[Saved entries]
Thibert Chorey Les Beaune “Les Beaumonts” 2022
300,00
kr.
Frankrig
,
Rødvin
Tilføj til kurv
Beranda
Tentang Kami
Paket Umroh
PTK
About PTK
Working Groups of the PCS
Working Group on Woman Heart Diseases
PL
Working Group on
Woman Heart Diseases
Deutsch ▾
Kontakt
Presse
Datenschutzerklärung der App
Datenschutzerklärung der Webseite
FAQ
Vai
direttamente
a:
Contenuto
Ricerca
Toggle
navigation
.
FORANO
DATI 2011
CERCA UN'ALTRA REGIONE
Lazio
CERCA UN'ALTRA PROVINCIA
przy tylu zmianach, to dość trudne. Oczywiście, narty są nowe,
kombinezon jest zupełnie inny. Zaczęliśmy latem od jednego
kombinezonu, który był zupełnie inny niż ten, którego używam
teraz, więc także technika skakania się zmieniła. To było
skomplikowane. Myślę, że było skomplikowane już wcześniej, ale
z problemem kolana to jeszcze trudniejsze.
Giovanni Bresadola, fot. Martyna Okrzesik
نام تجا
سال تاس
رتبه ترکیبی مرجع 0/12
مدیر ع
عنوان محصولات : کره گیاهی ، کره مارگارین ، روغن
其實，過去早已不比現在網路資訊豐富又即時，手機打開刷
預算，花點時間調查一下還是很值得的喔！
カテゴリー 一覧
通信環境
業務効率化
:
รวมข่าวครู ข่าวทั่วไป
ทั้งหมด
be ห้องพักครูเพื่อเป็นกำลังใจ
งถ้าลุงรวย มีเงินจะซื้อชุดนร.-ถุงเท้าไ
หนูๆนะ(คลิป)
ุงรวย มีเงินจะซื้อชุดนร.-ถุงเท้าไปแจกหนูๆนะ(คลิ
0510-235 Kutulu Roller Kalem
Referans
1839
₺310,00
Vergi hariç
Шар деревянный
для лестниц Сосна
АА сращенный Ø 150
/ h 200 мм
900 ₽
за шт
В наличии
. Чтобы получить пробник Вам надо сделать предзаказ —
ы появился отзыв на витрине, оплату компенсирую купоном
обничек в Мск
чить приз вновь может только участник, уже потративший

- _Action item_: Word for word, return each of the entries shown above.

- _Output below_:
Thibert Chorey Les Beaune “Les Beaumonts” 2022
300,00
kr.
Frankrig
,
Rødvin
Tilføj til kurv
Beranda
Tentang Kami
Paket Umroh
PTK
About PTK
Working Groups of the PCS
Working Group on Woman Heart Diseases
PL
Working Group on
Woman Heart Diseases
Deutsch ▾
Kontakt
Presse
Datenschutzerklärung der App
Datenschutzerklärung der Webseite
FAQ
Vai
direttamente
a:
Contenuto
Ricerca
Toggle
navigation
.
FORANO
DATI 2011
CERCA UN'ALTRA REGIONE
Lazio
CERCA UN'ALTRA PROVINCIA
przy tylu zmianach, to dość trudne. Oczywiście, narty są nowe,
kombinezon jest zupełnie inny. Zaczęliśmy latem od jednego
kombinezonu, który był zupełnie inny niż ten, którego używam
teraz, więc także technika skakania się zmieniła. To było
skomplikowane. Myślę, że było skomplikowane już wcześniej, ale
z problemem kolana to jeszcze trudniejsze.
Giovanni Bresadola, fot. Martyna Okrzesik
نام تجا
سال تاس
رتبه ترکیبی مرجع 0/12
مدیر ع
عنوان محصولات : کره گیاهی ، کره مارگارین ، روغن
其實，過去早已不比現在網路資訊豐富又即時，手機打開刷
預算，花點時間調查一下還是很值得的喔！
カテゴリー 一覧
通信環境
業務効率化
:
รวมข่าวครู ข่าวทั่วไป
ทั้งหมด
be ห้องพักครูเพื่อเป็นกำลังใจ
งถ้าลุงรวย มีเงินจะซื้อชุดนร.-ถุงเท้าไ
หนูๆนะ(คลิป)
ุงรวย มีเงินจะซื้อชุดนร.-ถุงเท้าไปแจกหนูๆนะ(คลิ
0510-235 Kutulu Roller Kalem
Referans
1839
₺310,00
Vergi hariç
Шар деревянный
для лестниц Сосна
АА сращенный Ø 150
/ h 200 мм
900 ₽
за шт
В наличии
. Чтобы получить пробник Вам надо сделать предзаказ —
ы появился отзыв на витрине, оплату компенсирую купоном
обничек в Мск
чить приз вновь может только участник, уже потративший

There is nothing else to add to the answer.